----- TEKS SUMBER

BincangMuslimah.Com – Kata nikah dalam gramatika bahasa Arab termasuk pada bentuk masdar نكاح yang berasal dari kata نكح, mempunyai sinonim تزوج yang berarti perkawinan. Menurut bahasa, nikah berarti adh-dhammu waljam’u artinya bertindih dan berkumpul. Secara terminologi ilmu fikih nikah berarti akad yang mengandung kebolehan melakukan hubungan suami istri dengan memakai lafadz nikah atau tazwij. Dalam syariat Islam, anjuran menikah bahwa sudah diteladankan oleh Nabi dan Rasul Allah. Sebagaimana tergambar juga dalam firman Allah dalam surat ar-rum ayat 21:
ومن آياته أن خلق لكم من أنفسكم أزواجا لتسكنوا إليها وجعل بينكم مودة ورحمة. إن في ذلك لآيات لقوم يتفكرو
Artinya: “Dan di antara tanda-tanda kebesaran-Nya ialah Dia menciptakan untukmu Istri-istri dari jenismu sendiri, engkau cenderung dan merasa tenteram kepadanya, dan dijadikan-Nya di antaramu rasa kasih dan sayang. Sesungguhnya pada yang demikian itu benar-benar terdapat tanda-tanda bagi kaum yang berfikir”
Sebagaimana ayat di atas, anjuran menikah semata untuk mewujudkan kemaslahatan umat. Hal ini berkesinambungan dengan salah satu Maqasid Syariah (prinsip syariah) berupa Hifdzun Nasl atau menjaga keturunan. Bahkan menikah bisa dikatakan dengan menyempurnakan separuh agama menurut hadis riwayat Imam Baihaqi.
Dari aspek sosial, pelaksanaan pernikahan juga tidak bisa lepas dari unsur budaya dan adat istiadat setempat sebagaimana di Indonesia dan terlebih di daerah Jawa yang akan dibahas oleh penulis, di mana masyarakat jawa masih kental dengan kultur leluhurnya. Hal ini biasa kita sebut dengan istilah “kejawen”. Banyak sekali pokok ajaran (filosofi) Jawa yang harus diperhatikan seputar perkawinan mulai dari rangkaian ritual, pertimbangan waktu menurut weton, dan juga pemilihan tempat.
Lalu muncul persoalan perihal bolehkah melaksanakan pernikahan pada bulan Dzulqa’dah atau dalam kalender Jawa disebut bulan Selo?

----------
----- BAHAN YANG DISEDIAKAN

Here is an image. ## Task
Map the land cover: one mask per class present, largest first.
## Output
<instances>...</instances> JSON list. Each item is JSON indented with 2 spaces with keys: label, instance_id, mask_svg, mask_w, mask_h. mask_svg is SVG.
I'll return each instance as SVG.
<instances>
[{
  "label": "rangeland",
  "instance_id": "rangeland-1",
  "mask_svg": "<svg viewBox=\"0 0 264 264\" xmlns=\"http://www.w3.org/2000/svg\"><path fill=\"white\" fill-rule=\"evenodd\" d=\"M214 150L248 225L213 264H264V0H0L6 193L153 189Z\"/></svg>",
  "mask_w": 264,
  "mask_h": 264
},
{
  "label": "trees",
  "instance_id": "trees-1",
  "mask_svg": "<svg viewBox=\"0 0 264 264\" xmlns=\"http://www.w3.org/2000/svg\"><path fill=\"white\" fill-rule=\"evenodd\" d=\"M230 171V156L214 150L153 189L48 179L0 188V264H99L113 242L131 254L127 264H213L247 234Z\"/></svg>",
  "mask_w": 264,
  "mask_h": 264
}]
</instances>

----------

- [KETENTUAN TUGAS]:
• 1. Tuliskan semua hal seputar perkawinan yang, menurut teks tentang nikah, harus diperhatikan dalam pokok ajaran Jawa.
• 2. Lanjutkan teks tentang nikah, dimulai setelah pertanyaan terakhirnya mengenai bulan Dzulqa'dah.

- [BAGIAN JAWABAN]:
• 1. Rangkaian ritual, pertimbangan waktu menurut weton, dan pemilihan tempat.

• 2.
Dzulqa’dah dalam kalender jawa diartikan dengan selo yang berarti seselane olo atau kesesel barang olo. Dalam bahasa Sunda dan lainnya kerap disebut dengan Hapit atau Apit, begitu pula orang madura menyebutnya Tekepe’ yang berarti terjepit atau terhimpit dua bulan besar (Syawal dan Dzulhijjah). Sebagian kultur masyarakat mempercayai bahwa bulan ini sedang banyak bala’ (bahaya) yang datang, maka dari itu mereka melarang adanya hajatan.
Dalam penelitiannya pada masyarakat Ponorogo, Aneka Tri Puji Lestari menyebutkan ada makna lain yang memungkinkan terjadi kesalahan persepsi masyarakat jawa terhadapnya yaitu kata Qo’dah yang bermakna duduk. Dalam bahasa jawa disebut dengan silo atau duduk bersila, di mana duduk bersila adalah kebiasaan orang yang berdzikir. Maka yang seharusnya mereka yakini, bulan Dzulqa’dah adalah waktu untuk meningkatkan ibadah dan dzikir kita kepada Allah swt. Namun, masyarakat sekitar sana tetap meyakini Dzulqa’dah dengan makna selo.
Dalam syariat Islam sendiri tidak ada bentuk larangan seperti yang demikian. Bahkan didapati dalam sejarah, Rasulullah saw melangsungkan pernikahan dengan ibunda Zainab binti Jahsy r.a di bulan Dzulqa’dah tahun ke-5 Hijriah. Larangan berhubungan badan dalam waktu tertentu memang ada dalam Islam, seperti dalam surat Al-Baqarah:187 tentang larangan jimak siang hari pada bulan Ramadhan. Atau hadis riwayat Muslim, at-Tirmidzi dan An-Nasa’i seputar larangan menikah, melamar serta berhubungan badan sewaktu ihram. Selebihnya tidak ada larangan menikah yang spesifik terlebih berhubungan dengan waktu pelaksanaannya.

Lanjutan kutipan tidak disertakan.